We make this chain visible in our projects – and systematically stabilize it from within.
How a consistent real-time architecture emerges
The central question we ask in projects is: How do we create a system from this fragmented chain that truly functions in real time?
Our answer isn't a tool – it's an architectural principle:
Real-time must be considered holistically – from the vehicle to the API.
This is precisely the approach we pursue at PROTOS: a combination of edge intelligence and a consistently event-driven cloud architecture.
Stabilization begins in the vehicle even before transmission.
Data isn't simply passed on, but pre-processed: GPS, door, and timetable data are validated, normalized, and—if necessary—cached. This is crucial, especially with unstable connections, to prevent data loss.
In the cloud, a data stream becomes an event stream.
Instead of periodic processing, incoming information is continuously processed via streaming platforms like Kafka or MQTT. The key here is decoupling: producers and consumers no longer know each other directly—this makes the system more robust and scalable.
Forecasts are generated where they belong: in independent services.
Delays, turnarounds, or connection situations are no longer calculated in monolithic ITCS systems, but in specialized, event-driven microservices. Even manual interventions—such as trip cancellations or dispatching decisions—are treated as events and not as subsequent corrections.
From the outside, the complexity remains manageable.
Adapters convert the data into existing formats such as VDV or GTFS-RT. Clearly defined APIs are available for apps, displays, and third parties, optimized for different use cases.
And crucially, the entire chain becomes visible.
Continuous monitoring and targeted alerting ensure that problems are detected within the architecture itself, rather than only becoming apparent to passengers.
The difference to traditional approaches is fundamental:
Real-time performance is no longer achieved by simply forwarding data –
but rather by the targeted processing of events along a consistent architecture.
How this path looks in practice
The question we almost always get asked is: Does everything have to be rebuilt?
The short answer: No.
In practice, this transformation only works if it happens gradually – without jeopardizing ongoing operations. That's precisely why we at PROTOS rely on a pragmatic integration approach that incorporates existing systems instead of replacing them immediately.
The first step is transparency.
Existing vehicle fleets and ITCS systems are connected to a central streaming infrastructure – initially without interfering with existing processes.

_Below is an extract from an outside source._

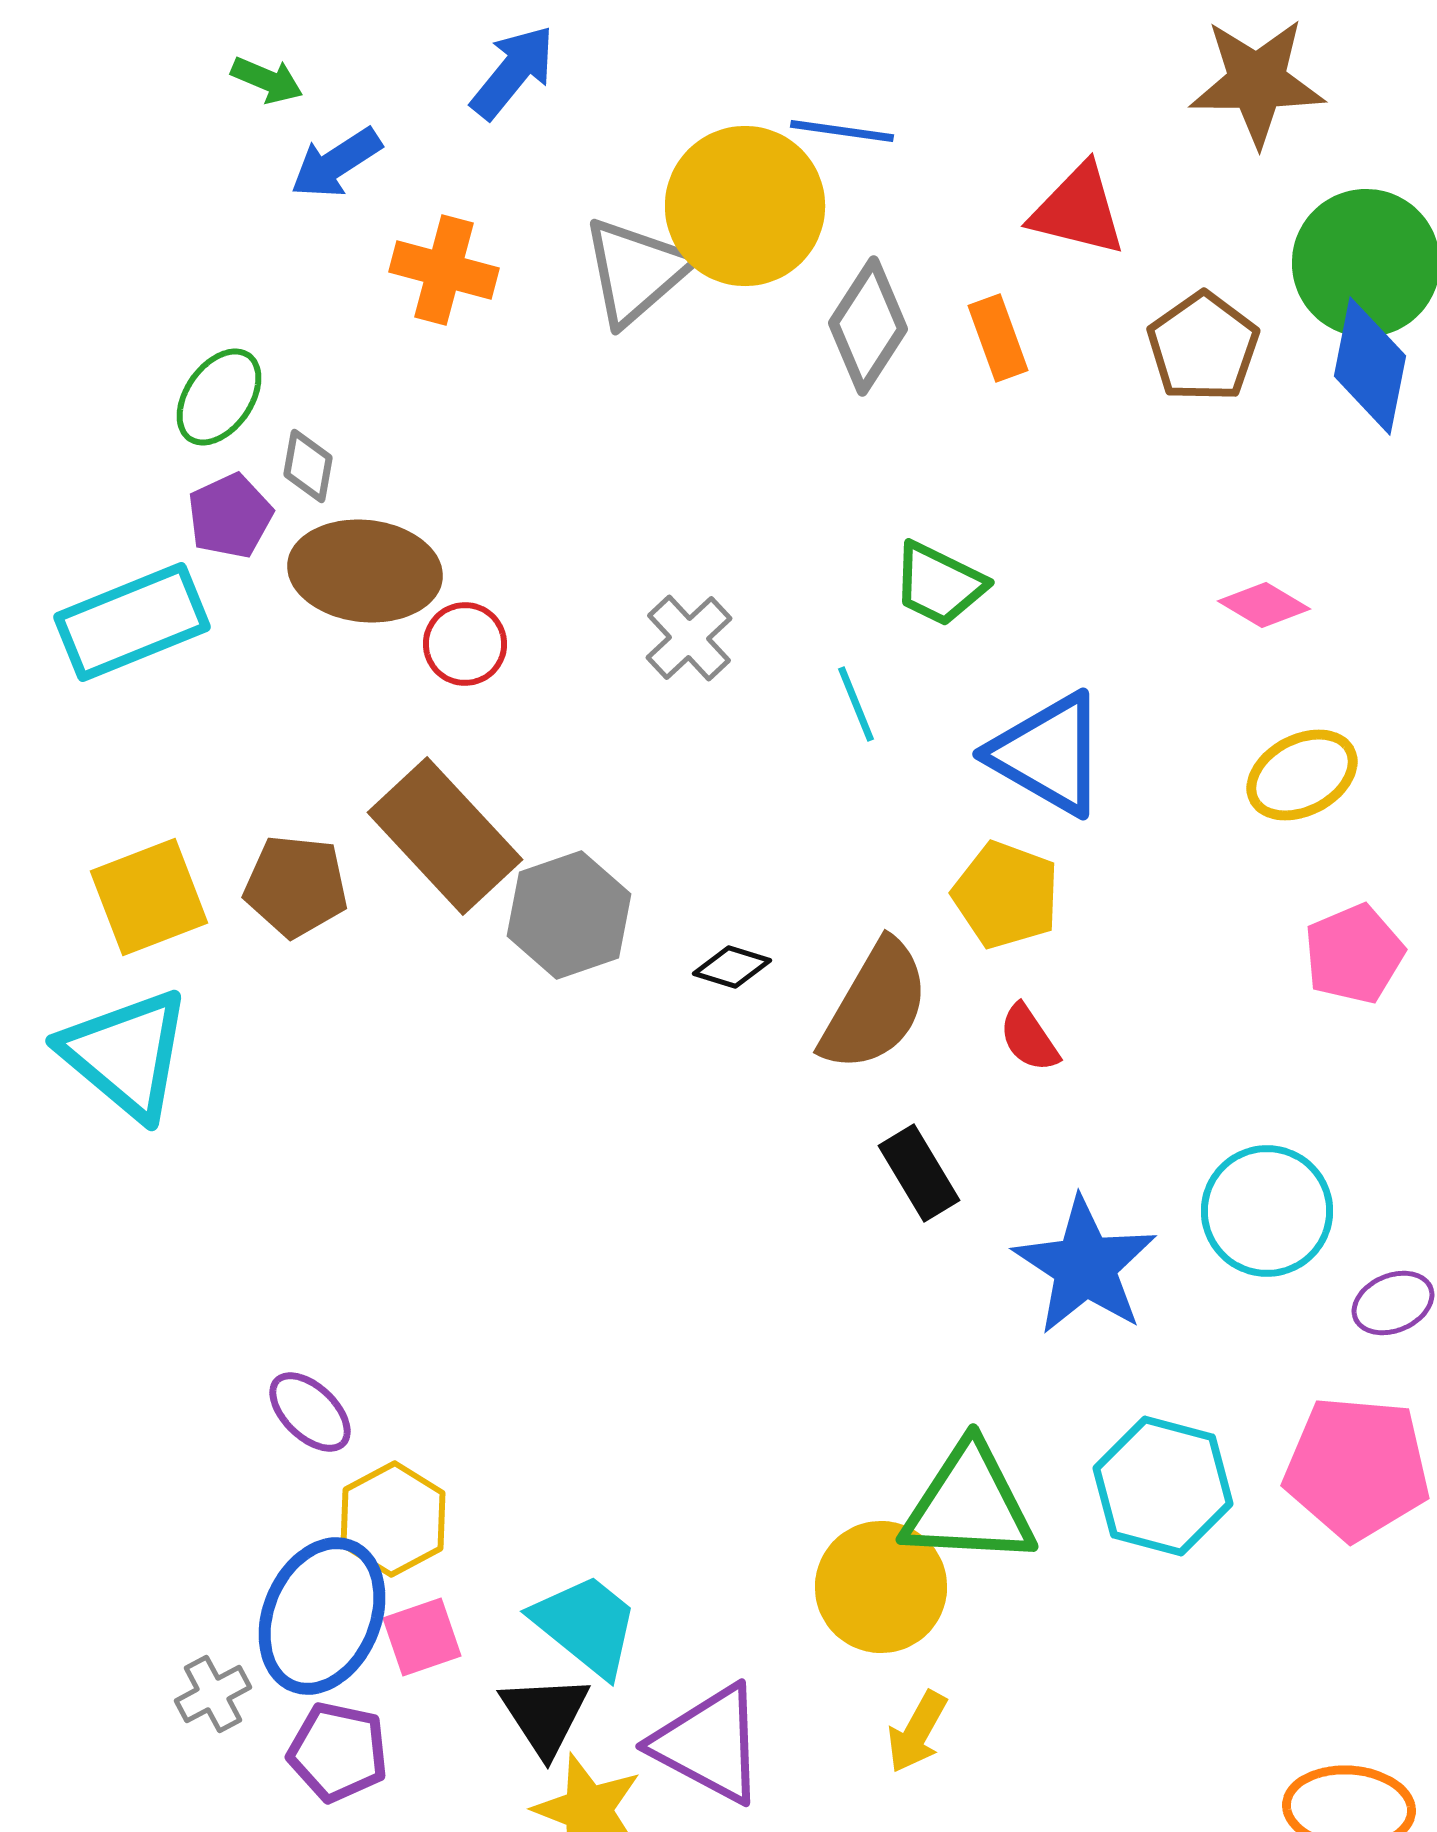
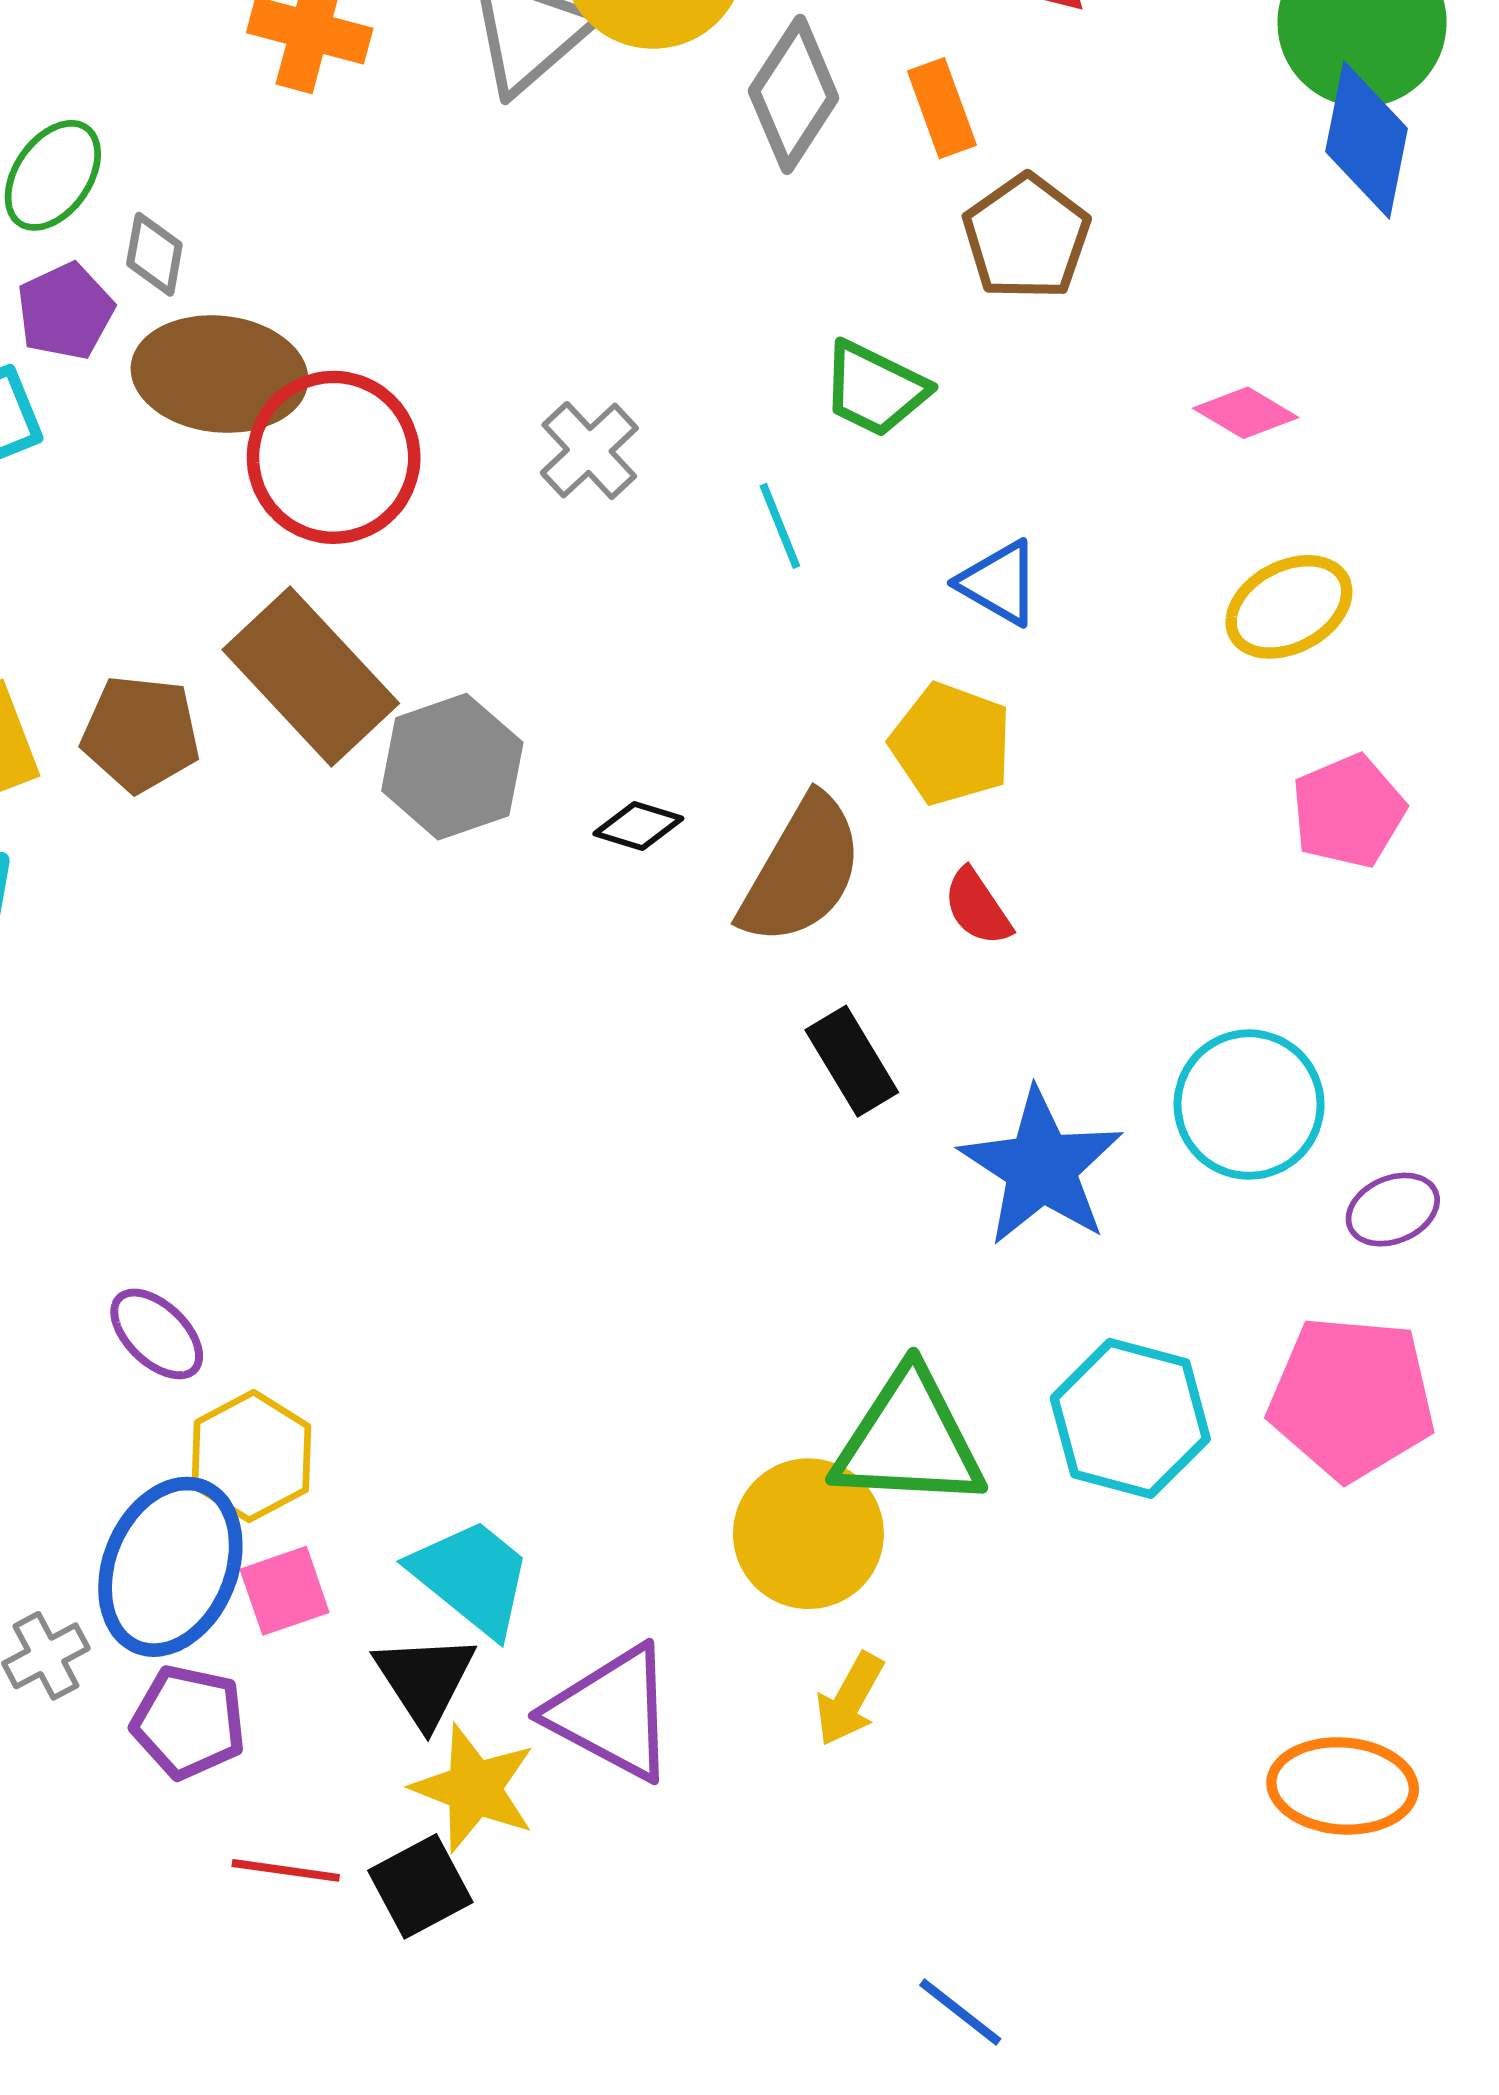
brown pentagon: (1203, 347) -> (1026, 237), moved
red circle: (465, 644) -> (334, 457), size x1.8
blue triangle: (1048, 754) -> (999, 583), size x0.6

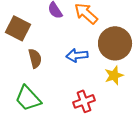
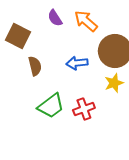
green trapezoid: (28, 98) -> (51, 106), moved, turned -84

The data is mirrored and visualized under real-world conditions.
Building on this, a controlled parallel operation is established.
Existing systems remain in control, while new data flows, forecasts, and architectures are validated in so-called "shadow mode." This allows weaknesses to be identified without risk to operations.
In the next step, the focus shifts – from analysis to active use.
Streaming data is no longer just observed, but used specifically for forecasting, monitoring, and control. Bottlenecks – both technical and organizational – become visible and assessable.
Only then does the gradual migration of logic to the cloud take place.
Forecasting and decision-making logic is extracted from monolithic ITCS systems and transferred into scalable services. Existing platforms and interconnected systems remain integrated and are connected via adapters.
In the long term, this results not in a disruption, but in a controlled transformation.
Individual components are replaced without destabilizing the overall system.
This is precisely the crucial difference in our projects:
Success is not determined by the grand architectural design, but by the ability to transition existing systems to a new reality in a controlled manner.
We support our clients precisely during these transitions – from initial transparency to a stable target architecture.